Come mostrano questi ultimi due grafici potrebbe esserci infatti una ragione inconfessabile dietro la decisione della Bce di non intervenire con maggiore risolutezza contro l’eccessivo apprezzamento dell’euro nel cambio sul dollaro. A dispetto dei trend consolidati, il livello di distorsione degli indici generato dall’ultimo round di Qe (quello anti-pandemico) ha infatti portato l’assoluta novità di un euro forte che va d’accordo con i rialzi azionari, soprattutto a livello di titoli ciclici o value, rimessi in pista dalla rotazione figlia della vittoria di Joe Biden e dall’accelerazione sulla disponibilità del vaccino anti-Covid, a sua volta prodromica alla normalizzazione degli outlook per la ripresa.

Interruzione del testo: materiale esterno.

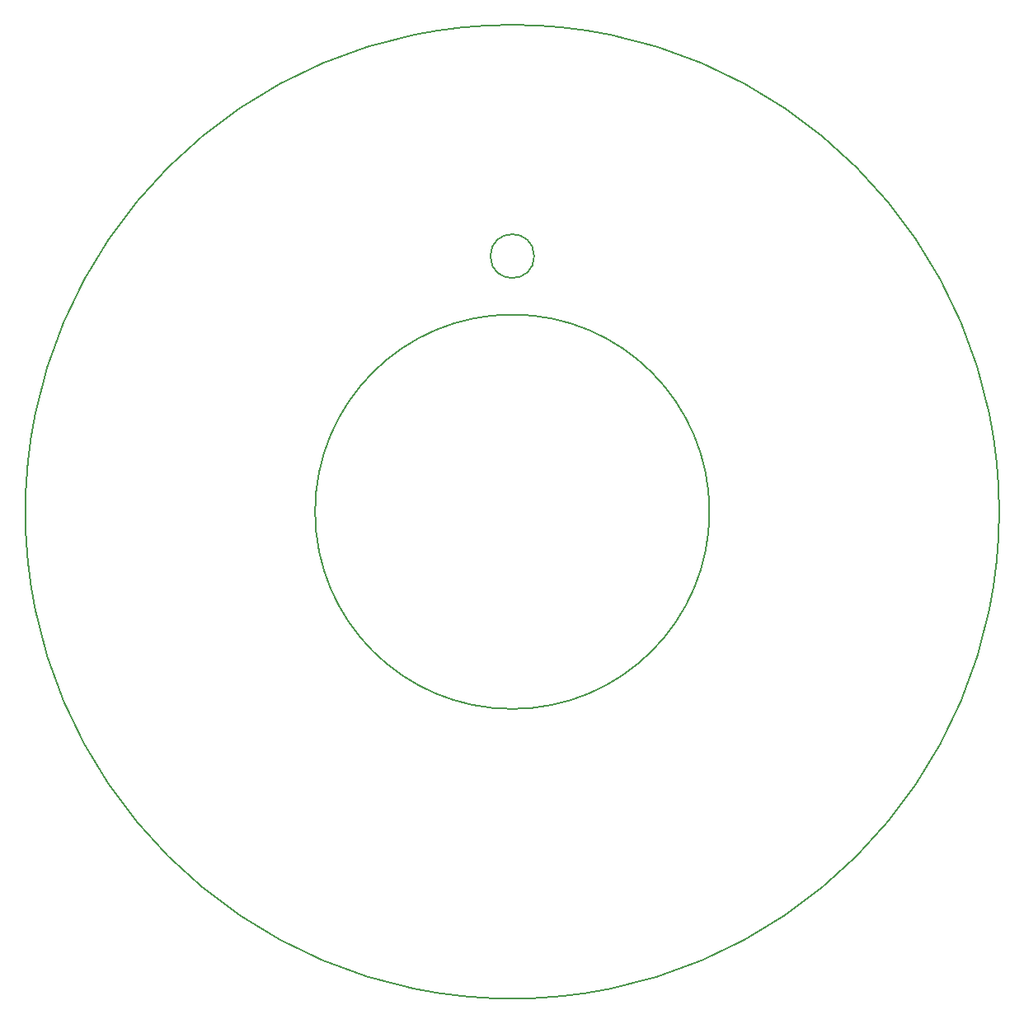
<source format=gbr>
%FSLAX34Y34*%
G04 Gerber Fmt 3.4, Leading zero omitted, Abs format*
G04 (created by PCBNEW (2014-06-29 BZR 4957)-product) date Tue 08 Jul 2014 04:48:14 PM CEST*
%MOIN*%
G01*
G70*
G90*
G04 APERTURE LIST*
%ADD10C,0.003937*%
%ADD11C,0.007874*%
G04 APERTURE END LIST*
G54D10*
G54D11*
X78740Y-37401D02*
G75*
G03X78740Y-37401I-19685J0D01*
G74*
G01*
X59940Y-27066D02*
G75*
G03X59940Y-27066I-885J0D01*
G74*
G01*
X67027Y-37401D02*
G75*
G03X67027Y-37401I-7972J0D01*
G74*
G01*
M02*

</source>
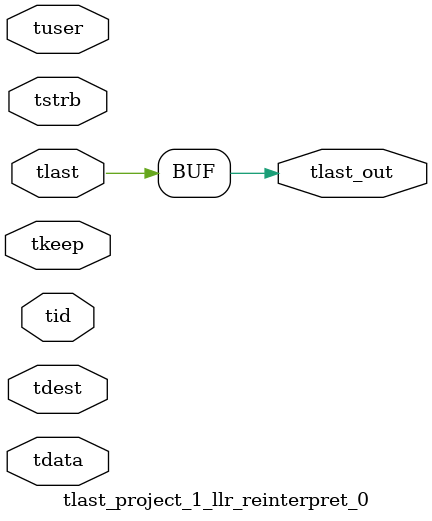
<source format=v>


`timescale 1ps/1ps

module tlast_project_1_llr_reinterpret_0 #
(
parameter C_S_AXIS_TID_WIDTH   = 1,
parameter C_S_AXIS_TUSER_WIDTH = 0,
parameter C_S_AXIS_TDATA_WIDTH = 0,
parameter C_S_AXIS_TDEST_WIDTH = 0
)
(
input  [(C_S_AXIS_TID_WIDTH   == 0 ? 1 : C_S_AXIS_TID_WIDTH)-1:0       ] tid,
input  [(C_S_AXIS_TDATA_WIDTH == 0 ? 1 : C_S_AXIS_TDATA_WIDTH)-1:0     ] tdata,
input  [(C_S_AXIS_TUSER_WIDTH == 0 ? 1 : C_S_AXIS_TUSER_WIDTH)-1:0     ] tuser,
input  [(C_S_AXIS_TDEST_WIDTH == 0 ? 1 : C_S_AXIS_TDEST_WIDTH)-1:0     ] tdest,
input  [(C_S_AXIS_TDATA_WIDTH/8)-1:0 ] tkeep,
input  [(C_S_AXIS_TDATA_WIDTH/8)-1:0 ] tstrb,
input  [0:0]                                                             tlast,
output                                                                   tlast_out
);

assign tlast_out = {tlast};

endmodule


</source>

E il secondo grafico mostra quale sia il potenziale di crescita per l’equity europeo, in caso quel trend di correlazione positiva si consolidasse. Anche perché, a detta di tutti, la debolezza del dollaro appare una dinamica destinata a restare fra noi ancora per un po’. Insomma, la Bce ha pensato che fosse maggiore il beneficio della fine del nanismo azionario europeo rispetto a Wall Street che il danno arrecato all’export da un euro forte, alla luce di un programma di sostegno monetario che proseguirà comunque per almeno tutto il 2021 e che permetterà alle economie di controbilanciare quello squilibrio della valuta.
E se a Francoforte avessero sbagliato i calcoli, mentre quelli fatti da Goldman Sachs e temuti implicitamente nell’allarme di Mario Draghi sulla solvibilità fossero giusti? Potenzialmente, dopo un decennio abbondante di dittatura delle Banche centrali, il 2021 potrebbe rivelarsi l’anno del ritorno in grande stile di agenzie di rating e società di auditing e consulting. Agire di conseguenza.